Sa vision de la mer comme résidu de l’humidité originelle était tout aussi révolutionnaire. Il supposait que la terre avait autrefois été entourée d’une humidité massive, dont l’évaporation partielle provoquait les vents et même le mouvement des astres. Cette théorie, en dépit de ses erreurs à la lumière des connaissances actuelles, montre à quel point Anaximandre était prêt à remettre en question les croyances préconçues et à chercher des explications logiques et naturelles. En imaginant la terre se desséchant progressivement et l’eau ne subsistant que dans les régions les plus profondes, Anaximandre a démontré une conscience précoce des changements environnementaux, même si ses conclusions étaient erronées.
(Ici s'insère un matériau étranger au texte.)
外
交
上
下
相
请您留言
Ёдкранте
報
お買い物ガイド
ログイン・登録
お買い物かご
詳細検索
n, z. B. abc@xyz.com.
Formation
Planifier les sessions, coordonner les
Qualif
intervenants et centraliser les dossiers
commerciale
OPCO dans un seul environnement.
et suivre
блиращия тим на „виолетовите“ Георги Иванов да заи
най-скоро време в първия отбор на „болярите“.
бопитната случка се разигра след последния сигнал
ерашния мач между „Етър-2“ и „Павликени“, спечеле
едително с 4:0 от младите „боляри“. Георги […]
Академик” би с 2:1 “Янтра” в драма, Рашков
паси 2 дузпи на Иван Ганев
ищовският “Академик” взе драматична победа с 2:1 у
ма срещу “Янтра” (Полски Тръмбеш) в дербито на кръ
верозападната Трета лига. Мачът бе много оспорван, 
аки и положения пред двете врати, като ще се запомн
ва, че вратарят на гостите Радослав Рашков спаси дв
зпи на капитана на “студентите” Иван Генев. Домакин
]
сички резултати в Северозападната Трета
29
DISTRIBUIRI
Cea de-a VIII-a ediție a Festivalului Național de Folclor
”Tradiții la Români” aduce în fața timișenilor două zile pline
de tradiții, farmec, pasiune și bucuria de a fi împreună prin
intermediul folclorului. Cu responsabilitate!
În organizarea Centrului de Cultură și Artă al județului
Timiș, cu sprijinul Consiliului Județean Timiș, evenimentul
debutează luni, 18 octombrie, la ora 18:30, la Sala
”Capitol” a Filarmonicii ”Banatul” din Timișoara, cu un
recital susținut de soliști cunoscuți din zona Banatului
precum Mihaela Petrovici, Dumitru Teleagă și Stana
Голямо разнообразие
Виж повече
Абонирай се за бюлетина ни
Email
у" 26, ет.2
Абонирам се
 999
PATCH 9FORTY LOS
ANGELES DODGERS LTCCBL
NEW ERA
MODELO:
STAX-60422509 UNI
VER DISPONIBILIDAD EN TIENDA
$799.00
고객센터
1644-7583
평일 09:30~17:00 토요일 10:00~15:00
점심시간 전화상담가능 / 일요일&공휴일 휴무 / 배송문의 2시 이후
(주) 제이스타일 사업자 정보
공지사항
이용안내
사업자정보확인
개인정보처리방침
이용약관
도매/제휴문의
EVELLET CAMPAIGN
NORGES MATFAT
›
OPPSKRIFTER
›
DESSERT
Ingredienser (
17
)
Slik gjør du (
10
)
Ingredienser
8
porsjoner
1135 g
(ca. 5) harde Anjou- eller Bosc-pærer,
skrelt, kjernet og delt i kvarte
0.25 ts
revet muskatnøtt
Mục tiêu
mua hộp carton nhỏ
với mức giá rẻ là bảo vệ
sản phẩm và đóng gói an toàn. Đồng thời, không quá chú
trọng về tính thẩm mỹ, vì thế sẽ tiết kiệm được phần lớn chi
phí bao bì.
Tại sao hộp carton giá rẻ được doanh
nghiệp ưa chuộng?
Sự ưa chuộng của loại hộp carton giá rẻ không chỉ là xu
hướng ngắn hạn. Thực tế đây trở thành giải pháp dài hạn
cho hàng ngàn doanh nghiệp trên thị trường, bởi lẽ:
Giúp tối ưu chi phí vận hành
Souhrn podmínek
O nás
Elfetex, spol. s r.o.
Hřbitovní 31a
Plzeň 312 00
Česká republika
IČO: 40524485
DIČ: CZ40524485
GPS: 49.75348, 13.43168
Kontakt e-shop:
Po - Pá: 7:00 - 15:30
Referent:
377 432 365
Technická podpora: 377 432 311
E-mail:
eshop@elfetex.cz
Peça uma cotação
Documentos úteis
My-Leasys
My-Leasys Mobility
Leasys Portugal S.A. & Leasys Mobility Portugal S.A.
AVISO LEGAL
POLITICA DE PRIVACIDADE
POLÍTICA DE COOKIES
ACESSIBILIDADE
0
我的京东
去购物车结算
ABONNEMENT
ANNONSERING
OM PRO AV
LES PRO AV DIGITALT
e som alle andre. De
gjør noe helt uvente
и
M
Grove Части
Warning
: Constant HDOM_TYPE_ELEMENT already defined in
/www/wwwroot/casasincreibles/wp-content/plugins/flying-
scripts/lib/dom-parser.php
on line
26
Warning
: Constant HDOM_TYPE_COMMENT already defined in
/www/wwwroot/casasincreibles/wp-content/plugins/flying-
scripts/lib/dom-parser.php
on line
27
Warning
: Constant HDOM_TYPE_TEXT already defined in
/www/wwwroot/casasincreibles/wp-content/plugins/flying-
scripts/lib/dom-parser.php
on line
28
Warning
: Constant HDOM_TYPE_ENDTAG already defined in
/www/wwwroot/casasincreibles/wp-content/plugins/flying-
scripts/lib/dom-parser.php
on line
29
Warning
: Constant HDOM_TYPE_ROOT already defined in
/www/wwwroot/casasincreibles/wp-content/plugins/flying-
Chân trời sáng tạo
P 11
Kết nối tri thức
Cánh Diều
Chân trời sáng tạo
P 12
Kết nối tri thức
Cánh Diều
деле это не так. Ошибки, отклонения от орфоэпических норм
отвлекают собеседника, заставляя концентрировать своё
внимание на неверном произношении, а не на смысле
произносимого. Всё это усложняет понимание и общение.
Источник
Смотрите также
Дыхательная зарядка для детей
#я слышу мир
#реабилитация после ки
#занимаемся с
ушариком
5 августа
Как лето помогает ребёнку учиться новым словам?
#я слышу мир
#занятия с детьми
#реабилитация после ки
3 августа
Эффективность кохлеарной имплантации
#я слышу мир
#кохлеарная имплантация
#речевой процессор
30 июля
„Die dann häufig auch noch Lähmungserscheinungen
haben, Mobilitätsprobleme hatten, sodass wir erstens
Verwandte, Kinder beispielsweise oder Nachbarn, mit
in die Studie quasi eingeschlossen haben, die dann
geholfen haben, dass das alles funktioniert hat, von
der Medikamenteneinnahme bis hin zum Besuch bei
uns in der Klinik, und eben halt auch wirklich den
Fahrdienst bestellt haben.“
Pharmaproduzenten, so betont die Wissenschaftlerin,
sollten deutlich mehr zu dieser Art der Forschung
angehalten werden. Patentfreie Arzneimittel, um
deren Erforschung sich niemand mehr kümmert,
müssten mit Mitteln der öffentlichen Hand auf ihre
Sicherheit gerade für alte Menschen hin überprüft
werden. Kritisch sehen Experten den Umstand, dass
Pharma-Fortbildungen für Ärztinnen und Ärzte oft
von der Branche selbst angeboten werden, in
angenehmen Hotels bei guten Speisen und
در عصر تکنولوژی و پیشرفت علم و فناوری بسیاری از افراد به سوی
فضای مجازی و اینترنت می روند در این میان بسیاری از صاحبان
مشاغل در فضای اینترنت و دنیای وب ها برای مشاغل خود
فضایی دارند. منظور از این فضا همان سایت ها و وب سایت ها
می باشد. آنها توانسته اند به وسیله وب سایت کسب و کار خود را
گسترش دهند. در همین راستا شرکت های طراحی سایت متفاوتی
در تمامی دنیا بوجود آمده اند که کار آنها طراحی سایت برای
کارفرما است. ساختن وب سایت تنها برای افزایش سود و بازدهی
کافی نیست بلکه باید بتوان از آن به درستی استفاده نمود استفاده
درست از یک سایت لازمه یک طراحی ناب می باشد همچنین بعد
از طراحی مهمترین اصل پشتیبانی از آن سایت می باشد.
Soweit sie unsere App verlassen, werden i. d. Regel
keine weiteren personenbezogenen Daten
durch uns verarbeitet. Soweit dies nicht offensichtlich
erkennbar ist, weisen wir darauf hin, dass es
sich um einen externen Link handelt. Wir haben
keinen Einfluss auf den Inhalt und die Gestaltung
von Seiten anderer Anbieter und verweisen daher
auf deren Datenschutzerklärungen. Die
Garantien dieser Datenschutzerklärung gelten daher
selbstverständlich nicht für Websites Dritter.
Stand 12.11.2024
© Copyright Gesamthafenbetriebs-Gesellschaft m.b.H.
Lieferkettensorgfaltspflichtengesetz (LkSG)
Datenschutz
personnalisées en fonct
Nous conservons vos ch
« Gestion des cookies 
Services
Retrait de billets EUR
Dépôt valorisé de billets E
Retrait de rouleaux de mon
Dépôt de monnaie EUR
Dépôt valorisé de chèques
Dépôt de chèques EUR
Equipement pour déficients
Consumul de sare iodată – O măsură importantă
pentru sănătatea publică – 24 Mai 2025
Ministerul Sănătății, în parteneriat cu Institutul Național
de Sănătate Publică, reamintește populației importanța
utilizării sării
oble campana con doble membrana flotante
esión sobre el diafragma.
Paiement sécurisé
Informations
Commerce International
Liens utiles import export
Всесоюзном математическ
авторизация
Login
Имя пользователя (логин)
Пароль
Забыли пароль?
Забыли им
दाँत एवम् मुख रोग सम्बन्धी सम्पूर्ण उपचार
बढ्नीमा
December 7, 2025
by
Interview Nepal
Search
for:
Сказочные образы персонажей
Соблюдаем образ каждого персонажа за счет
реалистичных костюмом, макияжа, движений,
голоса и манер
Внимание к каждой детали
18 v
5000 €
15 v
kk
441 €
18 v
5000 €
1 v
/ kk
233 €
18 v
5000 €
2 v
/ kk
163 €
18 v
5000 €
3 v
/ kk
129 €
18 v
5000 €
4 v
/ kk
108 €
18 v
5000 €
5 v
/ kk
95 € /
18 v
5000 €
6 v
Il voyait la pluie comme un produit de l’humidité extraite de la terre par le soleil – une théorie qui, bien que maintenant réfutée, montre son intérêt pour le cycle de l’eau.
Anaximandre, bien qu’il ait pu se tromper dans ses conclusions, était un penseur visionnaire qui a fortement contribué à établir les bases de la science moderne. Sa volonté d’expliquer les phénomènes naturels par des moyens rationnels et son rejet des explications mythologiques font de lui une figure clé dans l’histoire de la pensée scientifique.